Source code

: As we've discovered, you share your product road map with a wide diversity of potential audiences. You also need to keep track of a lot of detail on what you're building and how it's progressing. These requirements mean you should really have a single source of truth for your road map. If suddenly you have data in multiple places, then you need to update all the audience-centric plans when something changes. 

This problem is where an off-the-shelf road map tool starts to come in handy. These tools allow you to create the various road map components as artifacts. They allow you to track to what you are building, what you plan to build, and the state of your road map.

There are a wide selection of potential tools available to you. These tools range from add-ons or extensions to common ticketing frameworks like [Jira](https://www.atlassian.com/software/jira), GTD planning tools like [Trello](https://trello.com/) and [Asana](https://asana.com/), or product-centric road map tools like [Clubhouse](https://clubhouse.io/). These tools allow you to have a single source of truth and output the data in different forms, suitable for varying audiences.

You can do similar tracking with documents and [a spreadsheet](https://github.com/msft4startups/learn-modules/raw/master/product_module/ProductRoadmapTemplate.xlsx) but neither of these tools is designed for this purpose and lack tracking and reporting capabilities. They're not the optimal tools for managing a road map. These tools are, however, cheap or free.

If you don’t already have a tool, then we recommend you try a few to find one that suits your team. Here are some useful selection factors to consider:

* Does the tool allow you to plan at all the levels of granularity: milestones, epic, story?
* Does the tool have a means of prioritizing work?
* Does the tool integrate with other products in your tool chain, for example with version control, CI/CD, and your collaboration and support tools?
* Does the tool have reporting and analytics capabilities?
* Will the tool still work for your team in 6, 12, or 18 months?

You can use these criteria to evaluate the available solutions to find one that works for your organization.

* _WRITTEN TASK_:
Pick every line from the listing holding the string "https", and copy it.

* _ANSWER BOX_:
There are a wide selection of potential tools available to you. These tools range from add-ons or extensions to common ticketing frameworks like [Jira](https://www.atlassian.com/software/jira), GTD planning tools like [Trello](https://trello.com/) and [Asana](https://asana.com/), or product-centric road map tools like [Clubhouse](https://clubhouse.io/). These tools allow you to have a single source of truth and output the data in different forms, suitable for varying audiences.
You can do similar tracking with documents and [a spreadsheet](https://github.com/msft4startups/learn-modules/raw/master/product_module/ProductRoadmapTemplate.xlsx) but neither of these tools is designed for this purpose and lack tracking and reporting capabilities. They're not the optimal tools for managing a road map. These tools are, however, cheap or free.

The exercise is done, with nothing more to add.